Ta synthèse de sa vie correspond vraiment à cet état d’esprit de partage des richesses qui l’honorera pour de nombreuses années.
Fils spirituel avec un siècle d’écart de Boucicaut il a réussi à développer le vrai discount.
Etudiant j’avais eu le plaisir d’échanger avec Etienne THIL d’après son livre “Combat pour la Distribution” toutes les premières péripéties du lancement du mouvement E.LECLERC:un summum de courage et de luttes . Souhaitons que de nouveaux Edouard se manifestent pour continuer à mieux satisfaire les besoins des consommateurs.
Yves
Bonne synthèse mais je regrette qu’un hommage tout aussi détaillé n’ait pas été fait lors du dècés, cet été, d’un autre “grand monsieur” du commerce moderne : Jean BAUD le créateur de Franprix et surtout de LEADER PRICE. Comme Ed LECLERC un “véritable épicier” visionaire et humain vis à vis de son personnel
P.M
Salut Olivier,
Sympa comme article, mais qui me laisse sur ma faim… j’aurais bien vu une ou deux vidéo comme http://www.youtube.com/watch?v=kY9fxGsnKW0
Je suis tout à fait d’accord avec Paul! C’est surement du à sa présence très discrète dans les médias comparé à la famille Leclerc.
Intéressant ce parallèle, mais Boucicaut, grâce au soutien de sa femme (née près de Chalon sur Saône, eh oui restons chauvins…!) a quand même tout inventé, les autres ont brodé. Incidemment, l’architecte du Bon Marché était assité d’un ingénieur peu connu… Gustave Eiffel.

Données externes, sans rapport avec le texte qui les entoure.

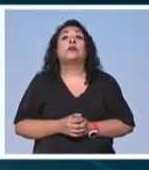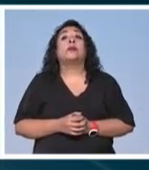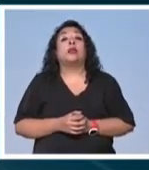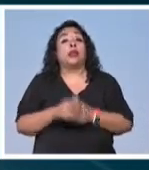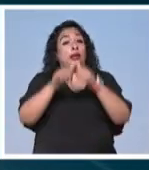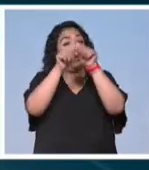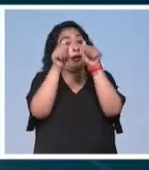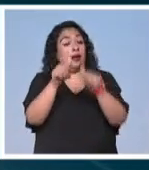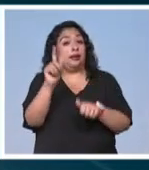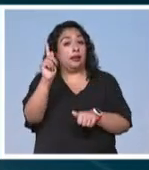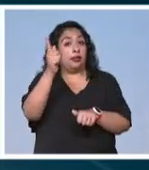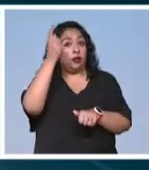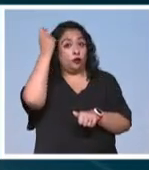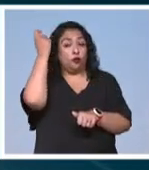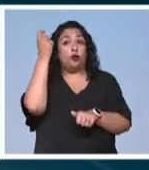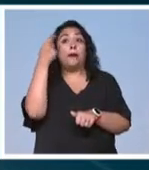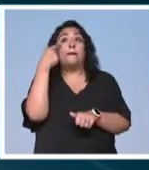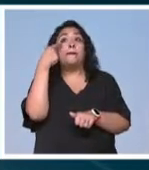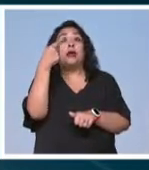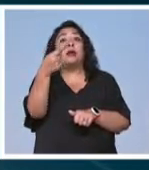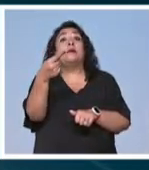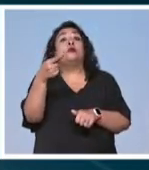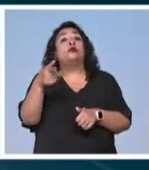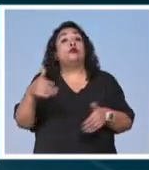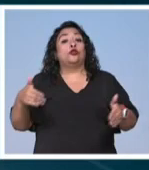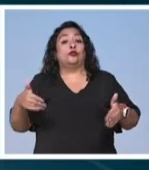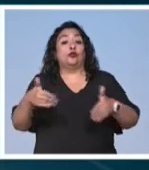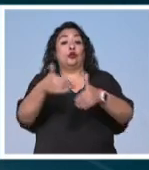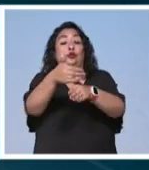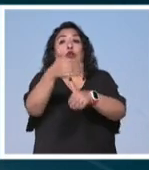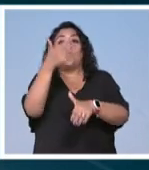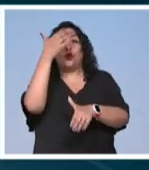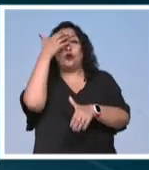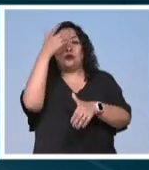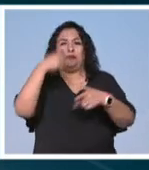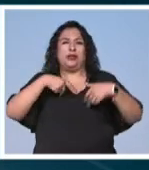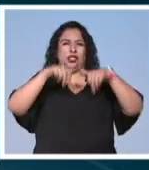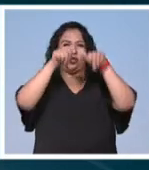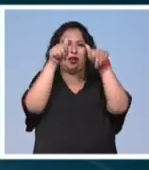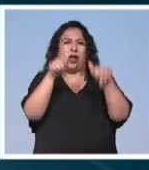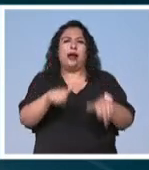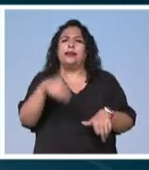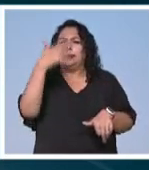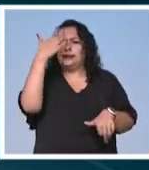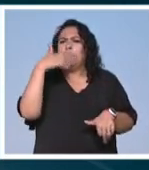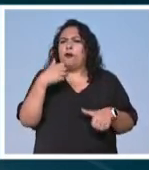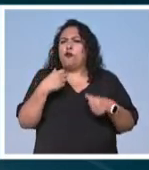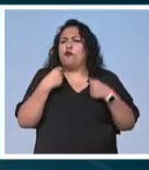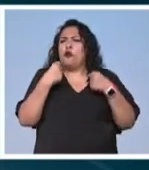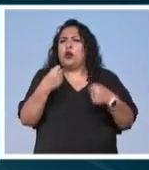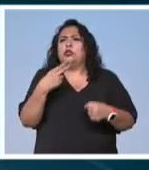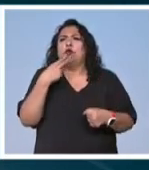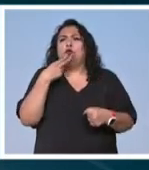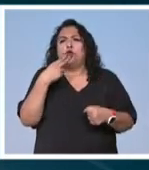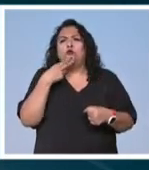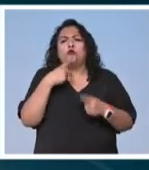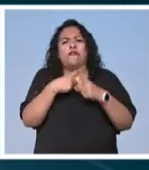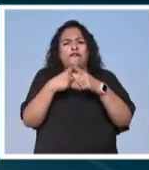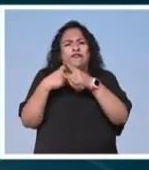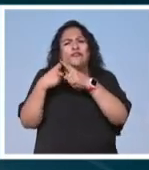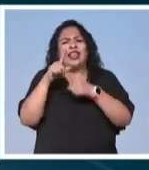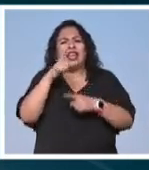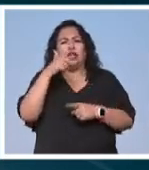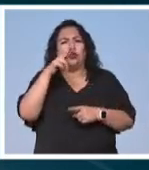arte y tecnología vuelven a cruzar sus caminos vamos a conocer a un artista que ha sabido potenciar el uso de algoritmos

Enfin concernant cette affirmation erronée dans l’article que je crois utile de corriger :Edouard Leclerc fut le digne héritier de Boucicaut. Un héritage qu’il fit prospérer avec talent parce qu’il comprit – mieux que son glorieux aîné – le rôle social du discount : «Permettre aux ouvriers de s’acheter ce qu’ils avaient produit», disait-il. En fati deux remarques 1° cette philosophie avait déjà été exposée et appliquée par Henri Ford, partisan de salaires décents dans ses usines, et 2° Marguerite Guérin-Boucicaut lèguera sa fortune colossale à de bonne oeuvres et…. les employés du Bon Marché. Rendons donc à César ce qui est à César (les lectures balzaciens n’y verront aucun clin d’oeil…).